Two months after Paramount Domestic TV announces that Dr. Laura will debut in the fall, Schlessinger rails against Frasier‘s 1999 ”Dr. Nora” parody on her radio show. Later, the episode mysteriously disappears from syndication, but Paramount, which also produces Frasier, insists it will return.

MAY 23
The boob-tube bitch-slap kicks into high gear: On Will & Grace, Will (Eric McCormack) quips to Grace (Debra Messing), ”You’re a fairly good judge of people — you hated Dr. Laura long before the rest of the world did.” By June, Procter & Gamble says it won’t advertise on Dr. Laura’s TV show.

Just a week after Schlessinger places an ad in Variety, acknowledging the atonement holiday of Yom Kippur by saying that ”in talking about gays and lesbians, some of my words were poorly chosen,” The West Wing skewers Dr. Laura by introducing a Bible-quoting radio host who soon regrets messing with President Bartlet (Martin Sheen). The same night, Law & Order dishes up its own parody in the form of an expert witness — a radio host who comes off like a quack in court.
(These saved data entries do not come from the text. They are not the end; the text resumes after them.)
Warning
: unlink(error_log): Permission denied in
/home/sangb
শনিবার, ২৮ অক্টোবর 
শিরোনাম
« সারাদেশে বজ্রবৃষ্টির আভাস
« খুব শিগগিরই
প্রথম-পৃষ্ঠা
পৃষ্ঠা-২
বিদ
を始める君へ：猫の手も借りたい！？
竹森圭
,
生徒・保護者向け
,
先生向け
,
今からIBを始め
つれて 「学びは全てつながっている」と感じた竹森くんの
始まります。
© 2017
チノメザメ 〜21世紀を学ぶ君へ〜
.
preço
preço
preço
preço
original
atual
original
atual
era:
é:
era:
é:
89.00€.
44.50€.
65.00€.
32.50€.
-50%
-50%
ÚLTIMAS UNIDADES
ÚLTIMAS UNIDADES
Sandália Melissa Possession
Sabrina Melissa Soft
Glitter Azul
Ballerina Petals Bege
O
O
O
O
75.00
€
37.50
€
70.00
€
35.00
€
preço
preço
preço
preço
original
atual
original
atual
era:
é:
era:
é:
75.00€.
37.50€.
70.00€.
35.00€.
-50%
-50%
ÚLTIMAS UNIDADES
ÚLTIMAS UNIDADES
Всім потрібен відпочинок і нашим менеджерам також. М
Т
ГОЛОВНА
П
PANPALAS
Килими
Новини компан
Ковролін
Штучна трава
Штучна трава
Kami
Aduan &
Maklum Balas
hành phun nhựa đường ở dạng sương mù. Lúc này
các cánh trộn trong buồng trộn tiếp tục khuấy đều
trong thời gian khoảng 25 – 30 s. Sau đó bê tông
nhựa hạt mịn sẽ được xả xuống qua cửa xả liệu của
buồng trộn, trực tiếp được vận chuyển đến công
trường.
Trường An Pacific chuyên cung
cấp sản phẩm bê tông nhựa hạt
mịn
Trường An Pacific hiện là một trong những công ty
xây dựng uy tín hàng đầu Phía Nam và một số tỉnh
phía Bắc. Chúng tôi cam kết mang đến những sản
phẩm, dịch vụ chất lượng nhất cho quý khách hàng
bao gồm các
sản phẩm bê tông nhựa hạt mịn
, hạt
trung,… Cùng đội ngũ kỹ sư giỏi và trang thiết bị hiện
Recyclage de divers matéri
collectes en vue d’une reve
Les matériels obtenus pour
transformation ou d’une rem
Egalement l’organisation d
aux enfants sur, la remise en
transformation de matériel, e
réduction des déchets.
On a Simpsons rerun, Bart and Homer realize they’re plummeting to their death when their rocket ship contains Tom Arnold, Pauly Shore, and Dr. Laura. Within days, CBS declares that Dr. Laura is getting bumped to late-shift time slots in several big cities, including New York, L.A., and Chicago. At this point, Schlessinger is reduced to begging for advertisers on her radio show: ”If you own any kind of a business…fax me…. But beware, the bad guys are gonna beat on you; you have to have a spine to stand with me.”